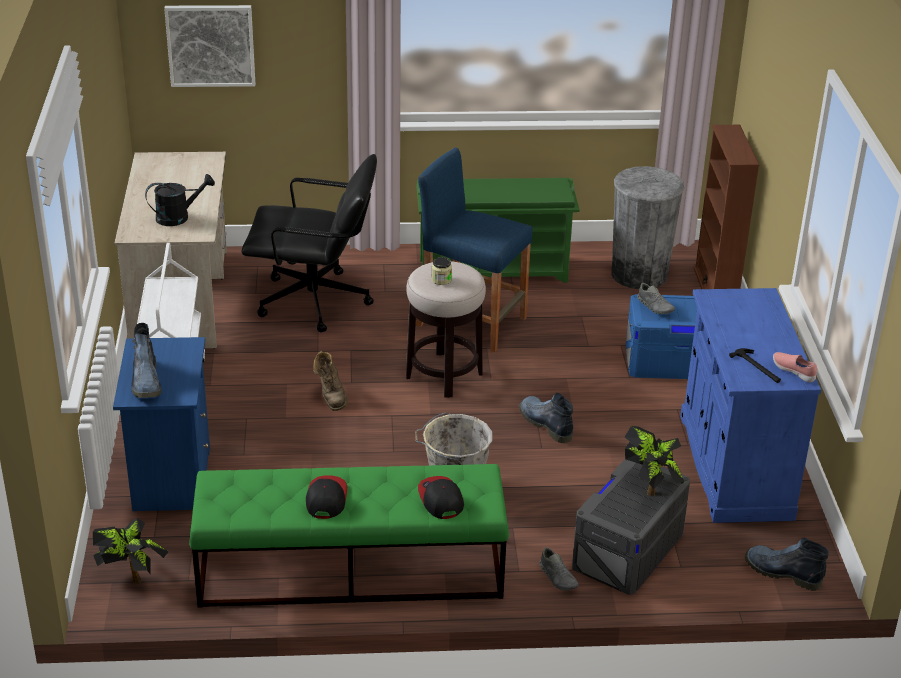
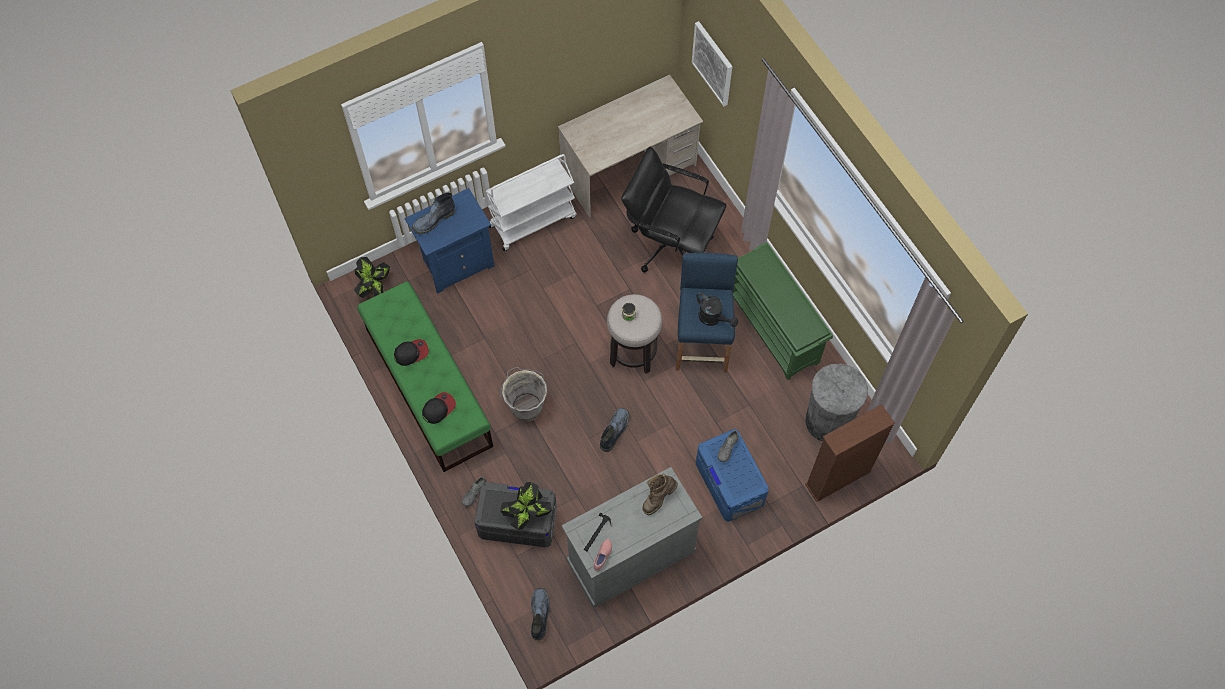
camera: 65 degrees right, 30 degrees up
black watering can [145,174,215,226] -> black watering can moved to [696,293,738,327]
black office chair [242,154,377,332] -> black office chair turned 135 degrees clockwise [621,146,726,273]
brown boot [313,351,347,411] -> brown boot moved to [642,474,678,515]
blue cabinet [680,288,821,523] -> grey cabinet [561,467,703,608]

#### [Task prompt]
Determine the number of lines in the records that include the string "moved", and respond with that number only.

#### [Solution to this task]
2